S.MOHAMMED succède à Youssef dans la discrétion, le Maroc tout entier est encore sous le choc de la soumission
d'Abd El Krim. Le jeune sultan entend, cependant, ne concéder aux Français que le minimum de souveraineté.
Si la révolte d'Abd-El-Krim est l'évènement qui provoque le réveil du nationalisme marocain, c'est le "dahir berbère" du 16 mai 1930 qui est à l'origine du mouvement nationaliste marocain de l'entre deux-guerres. Le jeune souverain qui signe ce dahir, ne prend d'ailleurs pas immédiatement la mesure de ce que ce dahir représentera pour la nation marocaine.
De nos jours, ce dahir divise encore les communautés berbères et arabes marocaines, certains berbérophones n'hésitant pas à dire que l'exploitation politique du dahir a fait beaucoup de mal à la cause amazighe pendant plusieurs décennies.
Dès 1914, Lyautey avait souhaité respecter les coutumes berbères dans les tribus pacifiées, et avait initié le dahir du 11 septembre 1914 qui prescrivait le respect des coutumes berbères dans ces tribus.
Les djemaa judiciaires, organes d'arbitrage traditionnel, étaient devenues de véritables juridictions en 1915.
Le dahir du 16 mai 1930 que signe le jeune sultan Sidi Mohammed va plus loin,
puisque il crée des tribunaux coutumiers de 1ère instance et des tribunaux coutumiers d'appel, mais au-delà c'est son article 6 qui provoque la colère des musulmans.

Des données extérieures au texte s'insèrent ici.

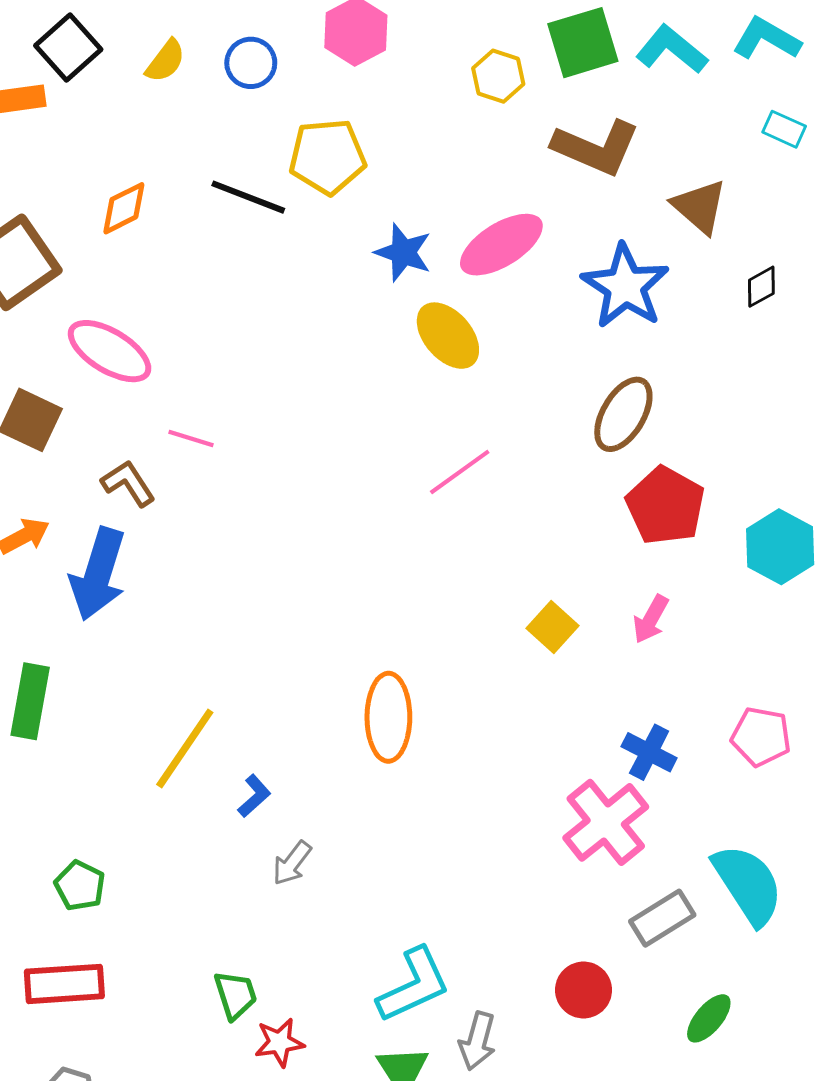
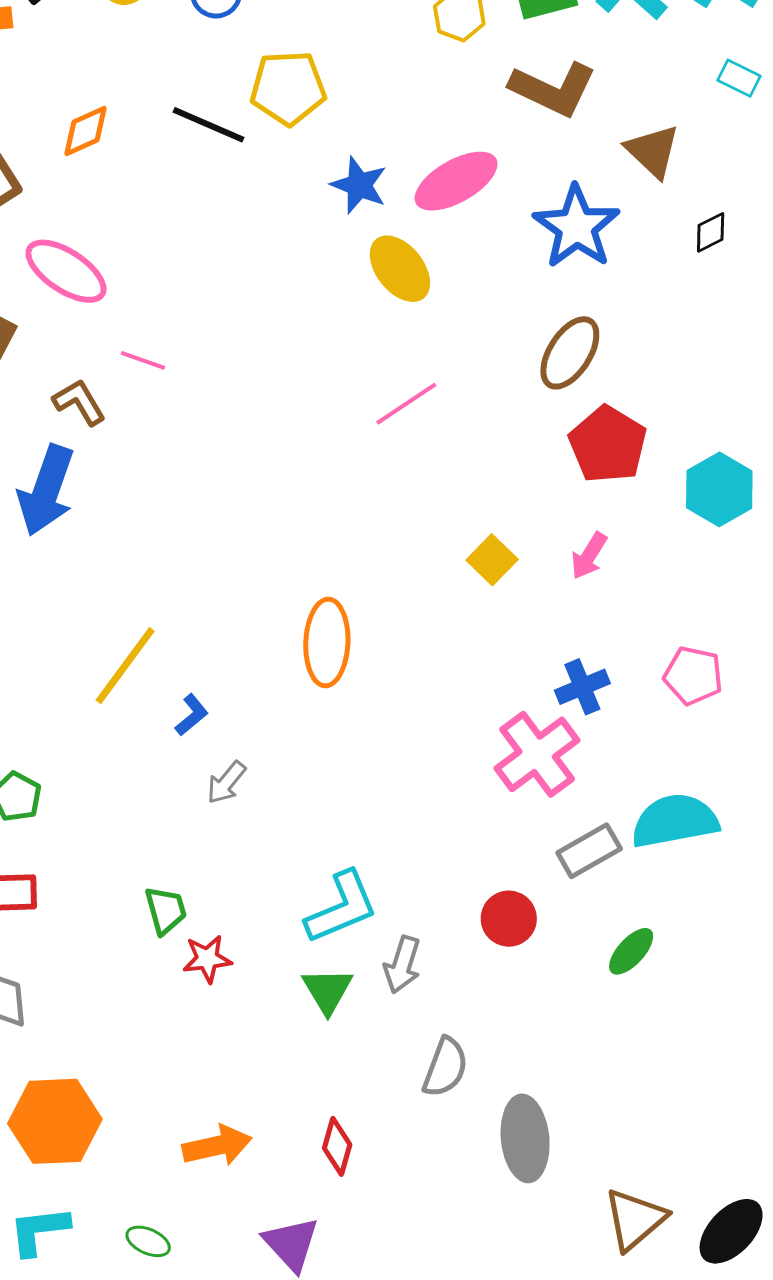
blue cross: (649, 752) -> (582, 687), turned 38
cyan semicircle: (748, 884) -> (675, 821), turned -70

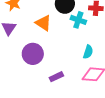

Par cet article, il est stipulé que "pour la répression des crimes commis en pays Berbère, les juridictions françaises seraient compétentes , quelque soit la condition de l'auteur."
Les deux composantes de la nation marocaine sont ainsi séparées, et les Berbères
soustraits au droit coranique et au pouvoir du sultan qui ne peut plus exercer la "charia". La propagande catholique des Franciscains est montrée du doigt et suspectée de vouloir christianiser les Berbères.

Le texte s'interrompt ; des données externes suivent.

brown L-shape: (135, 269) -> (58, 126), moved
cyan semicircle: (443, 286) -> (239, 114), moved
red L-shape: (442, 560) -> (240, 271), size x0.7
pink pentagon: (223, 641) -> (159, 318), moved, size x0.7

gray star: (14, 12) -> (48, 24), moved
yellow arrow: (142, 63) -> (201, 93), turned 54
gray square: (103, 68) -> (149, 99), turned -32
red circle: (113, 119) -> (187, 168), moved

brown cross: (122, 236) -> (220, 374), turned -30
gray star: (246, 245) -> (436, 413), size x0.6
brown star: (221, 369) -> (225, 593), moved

La campagne contre le dahir berbère a des répercussions un peu partout dans le
monde. Par l'intermédiaire des mosquées, elle gagne à partir de Fès et Salé, toutes les villes du Maroc.
Le dahir berbère du 16 mai 1930 est en partie abrogé par le dahir du 8 avril 1934,
qui confie aux pachas et aux caïds les jugements des délits mineurs et au Haut Tribunal Chérifien les délits et crimes les plus importants. Mais désormais, le nationalisme Marocain est né.

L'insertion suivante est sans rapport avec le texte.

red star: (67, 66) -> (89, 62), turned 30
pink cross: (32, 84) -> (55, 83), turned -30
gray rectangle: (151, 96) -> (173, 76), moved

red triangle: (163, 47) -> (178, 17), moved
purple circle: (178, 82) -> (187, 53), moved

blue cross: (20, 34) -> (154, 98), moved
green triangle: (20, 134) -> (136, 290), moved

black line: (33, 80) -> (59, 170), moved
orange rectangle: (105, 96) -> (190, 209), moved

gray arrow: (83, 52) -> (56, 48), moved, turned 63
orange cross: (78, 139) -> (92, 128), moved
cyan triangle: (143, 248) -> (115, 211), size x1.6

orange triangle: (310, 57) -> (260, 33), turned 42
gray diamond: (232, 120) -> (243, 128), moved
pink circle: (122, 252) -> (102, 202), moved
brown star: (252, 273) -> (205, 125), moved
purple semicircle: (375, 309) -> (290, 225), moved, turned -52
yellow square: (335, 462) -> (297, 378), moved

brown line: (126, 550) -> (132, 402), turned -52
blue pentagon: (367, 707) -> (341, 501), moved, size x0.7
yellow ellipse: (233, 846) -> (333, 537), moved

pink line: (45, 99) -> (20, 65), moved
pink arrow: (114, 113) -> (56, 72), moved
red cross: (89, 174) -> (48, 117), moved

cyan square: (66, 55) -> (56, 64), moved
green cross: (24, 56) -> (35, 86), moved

La visite du sultan à Fès et Moulay Idris provoque une émeute anti-française. Des
revues nationalistes telles que "l'Action du peuple" sont interdites par les Français.
Dans la mouvance des partis nationalistes créés en Tunisie et Algérie, dix jeunes intellectuels fondent une association qui prend le nom de "Action Marocaine", de fait le premier parti politique du Maroc. Ses principaux dirigeants et instigateurs sont: Mohammed el-Ouazzani, Hadj Ahmed Balafredj et Allal el-Fassi.
Dans le programme de l'Action Marocaine, on ne revendique pas encore l'indépendance, mais on dénonçe la politique raciale, fiscale et colonisatrice du protectorat et on exige l'égalité entre Français et
Marocains et le strict respect du traité de protectorat.